矛盾的动态治疗制度:强化学习方法 (Ambiguous Dynamic Treatment Regimes: A Reinforcement Learning Approach)

A main research goal in various studies is to use an observational data set and provide a new set of counterfactual guidelines that can yield causal improvements. Dynamic Treatment Regimes (DTRs) are widely studied to formalize this process. However, available methods in finding optimal DTRs often rely on assumptions that are violated in real-world applications (e.g., medical decision-making or public policy), especially when (a) the existence of unobserved confounders cannot be ignored, and (b) the unobserved confounders are time-varying (e.g., affected by previous actions). When such assumptions are violated, one often faces ambiguity regarding the underlying causal model that is needed to be assumed to obtain an optimal DTR. This ambiguity is inevitable, since the dynamics of unobserved confounders and their causal impact on the observed part of the data cannot be understood from the observed data.
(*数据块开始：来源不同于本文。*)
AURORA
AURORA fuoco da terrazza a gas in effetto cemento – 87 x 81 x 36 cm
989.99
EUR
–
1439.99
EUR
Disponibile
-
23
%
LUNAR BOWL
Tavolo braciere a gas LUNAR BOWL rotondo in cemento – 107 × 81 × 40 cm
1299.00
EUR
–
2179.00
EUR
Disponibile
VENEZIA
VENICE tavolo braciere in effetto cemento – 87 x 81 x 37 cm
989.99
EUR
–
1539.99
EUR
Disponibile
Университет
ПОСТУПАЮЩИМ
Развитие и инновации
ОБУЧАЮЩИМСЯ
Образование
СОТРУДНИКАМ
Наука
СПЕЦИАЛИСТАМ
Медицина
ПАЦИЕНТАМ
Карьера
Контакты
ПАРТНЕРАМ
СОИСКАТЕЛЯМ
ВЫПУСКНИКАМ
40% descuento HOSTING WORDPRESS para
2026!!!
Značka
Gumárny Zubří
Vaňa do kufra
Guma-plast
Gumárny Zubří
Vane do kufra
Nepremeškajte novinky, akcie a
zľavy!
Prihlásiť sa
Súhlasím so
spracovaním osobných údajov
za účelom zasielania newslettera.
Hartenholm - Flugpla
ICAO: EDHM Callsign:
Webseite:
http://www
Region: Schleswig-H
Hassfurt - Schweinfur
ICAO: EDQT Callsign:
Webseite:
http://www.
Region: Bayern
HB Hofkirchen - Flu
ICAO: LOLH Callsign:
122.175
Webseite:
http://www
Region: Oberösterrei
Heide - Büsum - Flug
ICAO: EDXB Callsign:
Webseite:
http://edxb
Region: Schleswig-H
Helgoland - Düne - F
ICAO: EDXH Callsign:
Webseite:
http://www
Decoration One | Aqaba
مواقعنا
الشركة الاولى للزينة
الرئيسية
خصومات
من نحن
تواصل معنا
Motivated by a case study of finding superior treatment regimes for patients who underwent transplantation in our partner hospital and faced a medical condition known as New Onset Diabetes After Transplantation (NODAT), we extend DTRs to a new class termed Ambiguous Dynamic Treatment Regimes (ADTRs), in which the casual impact of treatment regimes is evaluated based on a "cloud" of potential causal models. We then connect ADTRs to Ambiguous Partially Observable Mark Decision Processes (APOMDPs) proposed by Saghafian (2018), and develop two Reinforcement Learning methods termed Direct Augmented V-Learning (DAV-Learning) and Safe Augmented V-Learning (SAV-Learning), which enable using the observed data to efficiently learn an optimal treatment regime. We establish theoretical results for these learning methods, including (weak) consistency and asymptotic normality. We further evaluate the performance of these learning methods both in our case study and in simulation experiments.

翻译：各种研究的一项主要研究目标是使用观察数据集,并提供一套新的反事实准则,以产生因果关系的改善。动态治疗制度(DTRs)被广泛研究,以便正式确定这一进程。然而,找到最佳DTRs的现有方法往往依赖于在现实应用(如医疗决策或公共政策)中被违反的假设,特别是当(a) 存在未观察到的困惑者是无法忽视的,以及(b) 未观测的困惑者是时间变化的(例如,受先前行动影响)。当这些假设被违反时,人们往往在为获得最佳DTR(D)所必须假定的基本因果模式上面临模糊不清。但这种模糊性是不可避免的,因为从观察的数据中无法理解未观测到的混淆者的动态及其对观察到的数据部分的因果关系影响。我们通过一项案例研究找到在伙伴医院接受移植的病人的高级治疗制度,并面临被称为“移植后新糖尿病评估”的医学条件(NOSTATT),我们把DTRS-Oralder-Oral 治疗方法扩展为“Aright-ral-Ial-Ialal AS AS dealal maisal disal ” 一种“我们现在的正常处理方法,我们通过对正常的正常的学习过程进行这种评估的正常的正常评估,我们进行这种评估的正常的正常的正常的学习的学习制度,我们既能学的学习。